NOW READING

Sony A7R II Hadirkan Body Klasik dengan Fitur Mumpuni untuk Foto dan Video

 2609
+
 2609

Sony A7R II Hadirkan Body Klasik dengan Fitur Mumpuni untuk Foto dan Video

by The Daily Oktagon

Di tahun 2013, Sony menggemparkan dunia fotografi dengan merilis lini kamera mirrorless A7. Keistimewaan Sony A7 terletak pada sensor gambar yang dikemasnya, dimana dalam rangka sekecil itu, tertanam sensor CMOS berukuran full-frame.

Bersamaan dengan A7, Sony juga merilis A7R. Perbedaannya, Sony A7R mempunyai resolusi yang lebih tinggi, serta tidak dilengkapi low-pass filter guna menghasilkan gambar yang lebih detail.

ILCE-7RM2_wFE2470Z_front

Mendekati akhir tahun lalu, Sony meluncurkan A7 II, versi upgrade dari Sony A7 yang menghadirkan sedikit revisi pada desainnya sekaligus image stabilizer 5-axis. Sesuai dugaan, Sony juga belum lama ini menghadirkan A7R II dengan pendekatan yang sama.

Sony A7R II masih mempertahankan bodi ala DSLR klasik, akan tetapi ia kini lebih ergonomis ketimbang pendahulunya. Jangan bandingkan ia dengan DSLR full-frame yang ada di pasaran, karena Sony A7R II masih jauh lebih ringkas dan lebih ringan.

Kendati demikian, jangan bayangkan kualitas gambarnya di bawah DSLR full-frame.

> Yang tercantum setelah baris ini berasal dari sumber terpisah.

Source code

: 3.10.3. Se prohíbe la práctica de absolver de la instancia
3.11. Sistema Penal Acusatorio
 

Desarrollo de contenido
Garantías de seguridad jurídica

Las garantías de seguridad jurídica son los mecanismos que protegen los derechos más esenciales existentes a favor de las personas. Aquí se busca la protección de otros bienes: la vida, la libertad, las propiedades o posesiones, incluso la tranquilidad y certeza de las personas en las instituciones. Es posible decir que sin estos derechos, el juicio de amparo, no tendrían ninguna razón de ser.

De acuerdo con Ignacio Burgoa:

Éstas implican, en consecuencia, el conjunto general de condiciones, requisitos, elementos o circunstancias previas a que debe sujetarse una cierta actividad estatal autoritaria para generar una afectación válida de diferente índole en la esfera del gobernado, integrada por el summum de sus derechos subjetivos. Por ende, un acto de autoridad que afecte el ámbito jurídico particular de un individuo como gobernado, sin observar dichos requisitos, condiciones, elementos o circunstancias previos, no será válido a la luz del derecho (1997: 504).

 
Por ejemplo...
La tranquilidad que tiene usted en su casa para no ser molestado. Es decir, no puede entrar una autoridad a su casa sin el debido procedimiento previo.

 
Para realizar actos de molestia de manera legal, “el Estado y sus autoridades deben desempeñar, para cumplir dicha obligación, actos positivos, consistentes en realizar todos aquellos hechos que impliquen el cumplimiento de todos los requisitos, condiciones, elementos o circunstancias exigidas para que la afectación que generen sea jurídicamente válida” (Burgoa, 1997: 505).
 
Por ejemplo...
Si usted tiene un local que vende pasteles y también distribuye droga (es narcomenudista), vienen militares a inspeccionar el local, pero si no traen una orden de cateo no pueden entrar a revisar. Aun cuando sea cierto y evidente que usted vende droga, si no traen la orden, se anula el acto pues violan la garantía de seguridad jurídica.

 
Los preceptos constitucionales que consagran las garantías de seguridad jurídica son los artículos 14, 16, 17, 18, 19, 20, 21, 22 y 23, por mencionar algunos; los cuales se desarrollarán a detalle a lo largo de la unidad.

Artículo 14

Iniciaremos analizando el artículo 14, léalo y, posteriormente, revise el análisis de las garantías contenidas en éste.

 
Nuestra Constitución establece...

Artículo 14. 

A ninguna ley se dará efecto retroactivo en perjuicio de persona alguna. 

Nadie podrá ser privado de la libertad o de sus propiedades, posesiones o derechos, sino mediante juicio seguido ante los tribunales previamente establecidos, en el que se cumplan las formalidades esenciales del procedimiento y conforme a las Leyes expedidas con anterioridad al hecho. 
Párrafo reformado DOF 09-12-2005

Sensor full-frame yang menghuni A7R II adalah sensor baru berteknologi backside-illuminated (BSI). Apa kelebihan sensor baru ini? Performanya di kondisi gelap di atas rata-rata, dan resolusinya amat tinggi, yakni 42,4 megapixel, dengan sensitivitas ISO hingga 102400.

Potensi sensor full-frame 42,4 megapixel ini semakin maksimal berkat kehadiran sistem image stabilization 5-axis. Hal ini berarti pengguna masih bisa menghasilkan gambar yang tajam meski memotret tanpa tripod pada shutter speed rendah.

ILCE-7RM2_wFE35F14Z_right

Bersamaan dengan itu, Sony A7R II juga diklaim memiliki sistem autofocus yang 40% lebih cepat berkat kehadiran 399 titik phase detection AF. Pada mode continuous shooting, ia bisa menjepret gambar dengan resolusi maksimum pada kecepatan 5 fps.

Yang menarik, Sony A7R II tidak cuma memikat buat para fotografer, tetapi juga para videografer. Ia bisa merekam video 4K 30 fps ‘murni’, dengan codec XAVC S dan bit rate 100 Mbps. Maksud kata ‘murni’ di sini adalah tanpa menjalani proses pixel binning, atau dengan kata lain, memanfaatkan seluruh penampang sensor full-frame dari ujung ke ujung untuk merekam video 4K.

Fitur menarik lain yang banyak dinanti-nanti adalah layar sentuh. Benar saja, Sony A7R II kini mengemas tilting LCD 3 inci beresolusi 1,23 juta dot yang dilengkapi panel sentuh. Menetapkan fokus pun kini bisa dilakukan hanya dengan menyentuh layar.

Di atas LCD-nya, hadir electronic viewfinder (EVF) OLED beresolusi 2,36 juta dot. EVF ini disebut-sebut memiliki perbesaran yang paling tinggi, tepatnya di angka 0,78x. Wi-Fi dan NFC tentu saja tetap ada, lengkap dengan fungsi remote control dan dukungan PlayMemories Camera Apps.

ILCE-7RM2_rear

Di atas kertas, kamera ini sangatlah menarik. Ukuran sensornya belum tertandingi di kategori mirrorless, dan resolusinya juga salah satu yang tertinggi. Tidak kalah penting, Sony A7R II juga mengemas fitur-fitur yang mampu memikat perhatian para penggiat videografi 4K.

Tentu saja, semua fitur dan potensi di atas rata-rata ini juga harus Anda tebus dengan harga yang tidak biasa. Sony A7R II akan mulai dipasarkan pada bulan Agustus seharga $3.200 dalam wujud body only; Anda masih harus menambahkan dana untuk menggaet lensa yang kompatibel.